In Colombia, the biggest single market, turnover declined by 7.4 per cent to US$524m and EBITDA dropped by a further 15.9 per cent, following the 47.3 per cent the previous day, to US$95m. Domestic cement deliveries were again six per cent lower but showed a four per cent recovery in the final quarter. Aggregates shipments fell by 14 per cent and ready-mixed concrete deliveries came down by 11 per cent. The price of cement recovered by a marginal two per cent in local currency and by one per cent in US dollar terms. Aggregates prices were stable and also in ready-mixed concrete. 
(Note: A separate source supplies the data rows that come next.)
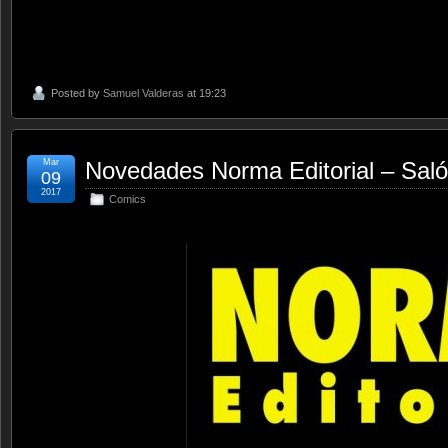
Posted by
Samuel Valderas
at 19:23
Mar
Novedades Norma Editorial – Saló
09
2017
Comics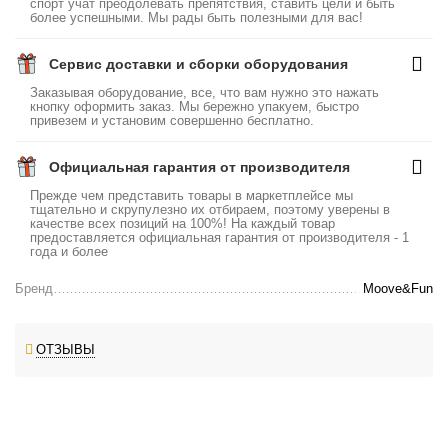
спорт учат преодолевать препятствия, ставить цели и быть
более успешными. Мы рады быть полезными для вас!
Сервис доставки и сборки оборудования
Заказывая оборудование, все, что вам нужно это нажать
кнопку оформить заказ. Мы бережно упакуем, быстро
привезем и установим совершенно бесплатно.
Официальная гарантия от производителя
Прежде чем представить товары в маркетплейсе мы
тщательно и скрупулезно их отбираем, поэтому уверены в
качестве всех позиций на 100%! На каждый товар
предоставляется официальная гарантия от производителя - 1
года и более
Бренд
Moove&Fun
ОТЗЫВЫ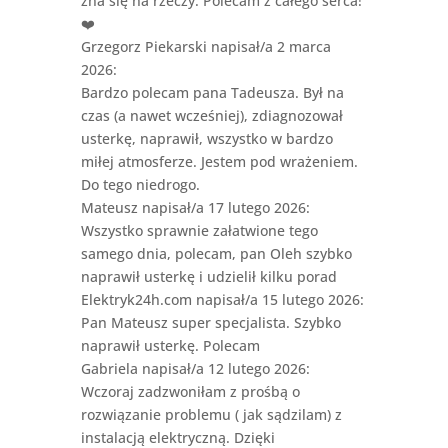
zna się na rzeczy. Polecam z całego serca!
❤️
Grzegorz Piekarski
napisał/a 2 marca
2026
:
Bardzo polecam pana Tadeusza. Był na
czas (a nawet wcześniej), zdiagnozował
usterkę, naprawił, wszystko w bardzo
miłej atmosferze. Jestem pod wrażeniem.
Do tego niedrogo.
Mateusz
napisał/a 17 lutego 2026
:
Wszystko sprawnie załatwione tego
samego dnia, polecam, pan Oleh szybko
naprawił usterkę i udzielił kilku porad
Elektryk24h.com
napisał/a 15 lutego 2026
:
Pan Mateusz super specjalista. Szybko
naprawił usterkę. Polecam
Gabriela
napisał/a 12 lutego 2026
:
Wczoraj zadzwoniłam z prośbą o
rozwiązanie problemu ( jak sądzilam) z
instalacją elektryczną. Dzięki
In Panama turnover declined by 17 per cent to US$222m and EBDITA came down by 41 per cent to US$64m. Domestic cement deliveries came down by 18 per cent recovery, again with a weaker the final quarter. The cement operations also had to deal with a strike among construction workers. Aggregates shipments declined by eight per cent in the year and rose to 10 per cent in the final quarter with prices up by one per cent over the year, but by eight per cent in the final quarter. Ready-mixed concrete deliveries were 15 per cent lower over the period, but by a more modest four per cent lower in the final quarter with the average price being off by seven per cent.
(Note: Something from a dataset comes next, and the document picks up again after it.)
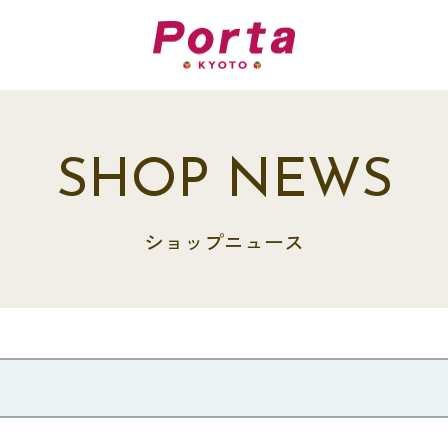
SHOP NEWS
ショップニュース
In Costa Rica the turnover eased by seven per cent to US$139m while EBITDA declined by 15 per cent to US$45m and the margin declined from 35.7 per cent to 30 per cent. Domestic cement deliveries were ahead by one per cent, but the price in US dollar terms was lower, more notably so in dollar terms. Aggregates shipments were ahead by a further nine per cent, but the average price claimed by just over 11 per cent, while ready-mixed concrete deliveries improved by eight per cent and prices improved by five per cent. 

Elsewhere in the region, which includes Nicaragua, Guatemala and El Salvador, turnover was four per cent lower at US$239m and EBITDA came off by 15 per cent to US$74m. Cement volumes declined by two per cent but rose by four per cent in the final quarter, while prices were again broadly stable. Aggregates volumes declined by 23 per cent following the previous year’s sharp rise while prices were again lower, while ready-mixed concrete volumes were just one per cent down, while prices were just somewhat lower.